Pull out every line of the records that contains the string "Yaşam", treating uppercase and lowercase letters as different.
(Material for this exercise)
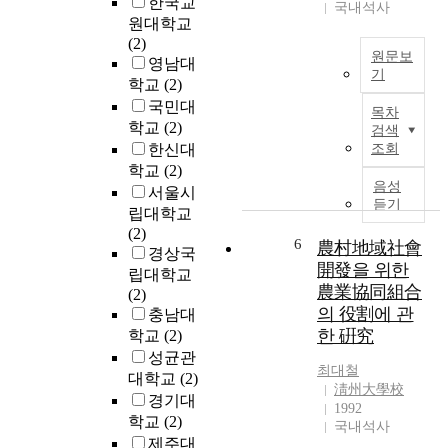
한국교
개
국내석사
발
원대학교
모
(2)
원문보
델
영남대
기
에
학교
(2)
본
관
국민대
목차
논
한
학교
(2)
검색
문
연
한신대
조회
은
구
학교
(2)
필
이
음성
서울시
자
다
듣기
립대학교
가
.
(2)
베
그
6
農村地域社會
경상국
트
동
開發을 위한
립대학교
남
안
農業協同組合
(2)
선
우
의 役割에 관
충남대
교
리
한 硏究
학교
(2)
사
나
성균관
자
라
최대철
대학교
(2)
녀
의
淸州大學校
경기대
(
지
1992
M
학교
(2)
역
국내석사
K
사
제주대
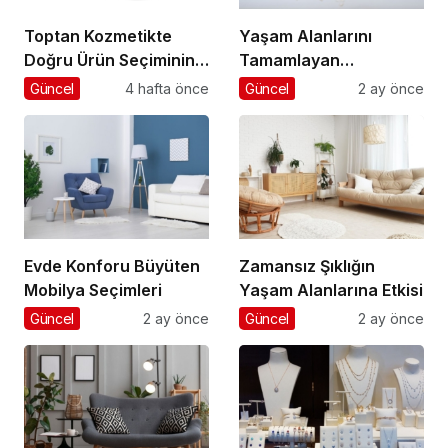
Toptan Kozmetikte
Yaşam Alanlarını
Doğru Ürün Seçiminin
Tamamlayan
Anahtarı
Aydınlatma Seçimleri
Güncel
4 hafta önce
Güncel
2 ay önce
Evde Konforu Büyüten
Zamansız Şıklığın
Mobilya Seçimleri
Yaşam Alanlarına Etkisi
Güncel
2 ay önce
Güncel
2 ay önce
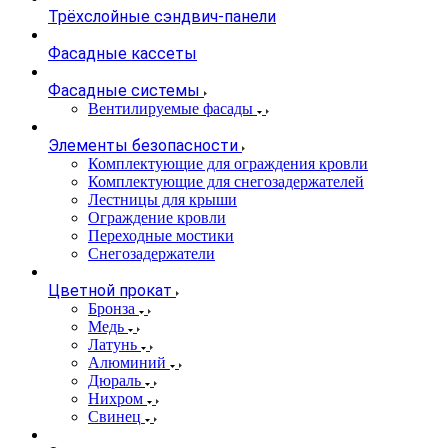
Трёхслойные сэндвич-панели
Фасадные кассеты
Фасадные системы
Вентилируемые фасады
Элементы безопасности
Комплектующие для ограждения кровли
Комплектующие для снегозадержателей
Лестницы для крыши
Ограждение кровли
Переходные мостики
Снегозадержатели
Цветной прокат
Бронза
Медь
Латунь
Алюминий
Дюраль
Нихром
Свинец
(End Material for this exercise)
(Material for this exercise)
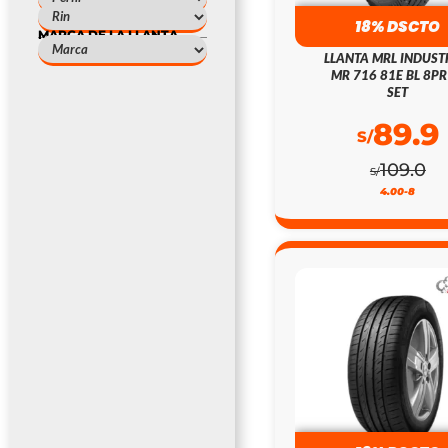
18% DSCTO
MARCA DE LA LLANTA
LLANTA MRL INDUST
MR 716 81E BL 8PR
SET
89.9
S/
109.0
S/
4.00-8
(End Material for this exercise)
Problem solution:
Yaşam Alanlarını
Yaşam Alanlarına Etkisi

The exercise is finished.